Abstract
Purpose
To reveal differences in the pattern of trabecular architecture in the epiphysis and metaphysis of the proximal tibia.
Methods
The trabecular architecture of the proximal tibia was observed in 27 P45 plastinated knee specimens.
Results
In the medial and lateral condyles, under the articular cartilage surrounded by the medial or lateral meniscus, the cancellous bone is formed by thick and dense trabecular bands, which run longitudinally in the epiphysis and then pass through the epiphyseal line to terminate on the slanted cortex of the metaphysis. In the intercondylar eminence, the trabeculae are arranged basically in a network. In the central portion of the tibial metaphysis, cancellous bone consists of fine arcuate trabeculae, which extend to the anterior and posterior cortices, respectively.
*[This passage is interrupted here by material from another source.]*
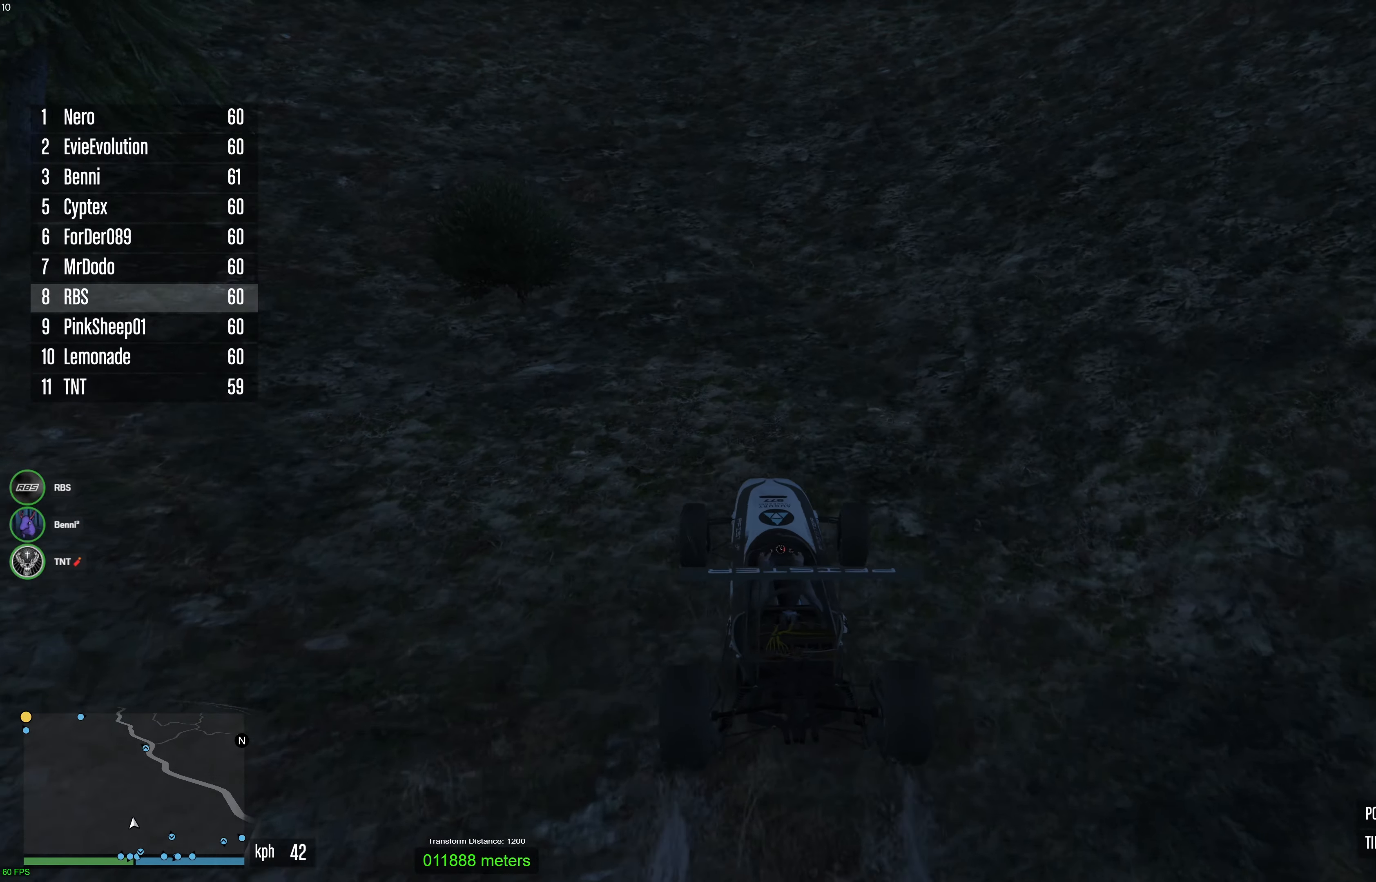
{"buttons": ["R2"], "left_stick": "center", "right_stick": "up", "events": [[17, "left_stick", "right"], [100, "left_stick", "center"], [367, "left_stick", "left"], [467, "left_stick", "center"]]}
These trabeculae are intersected sparsely and form trusses over the medullary cavity. Near the areas of attachment of the iliotibial tract, tibial collateral ligament, anterior and posterior cruciate ligaments, and patellar ligament, the cancellous bone is locally reinforced with patchy trabeculae, dense radiating trabeculae, or two orthotropic trabecular bands.
Conclusion
This study provides further accurate anatomical information on the trabeculae of the proximal tibia. The soft structures of knee joint, including the articular cartilage, menisci, and ligaments, and the slanted cortices of the metaphysis are important landmarks for the location of different arrangements of the cancellous architecture. The present results are beneficial for clinical diagnosis and treatment of pathologies of the knee joint, or the establishment of a finite element analysis model of the knee joint.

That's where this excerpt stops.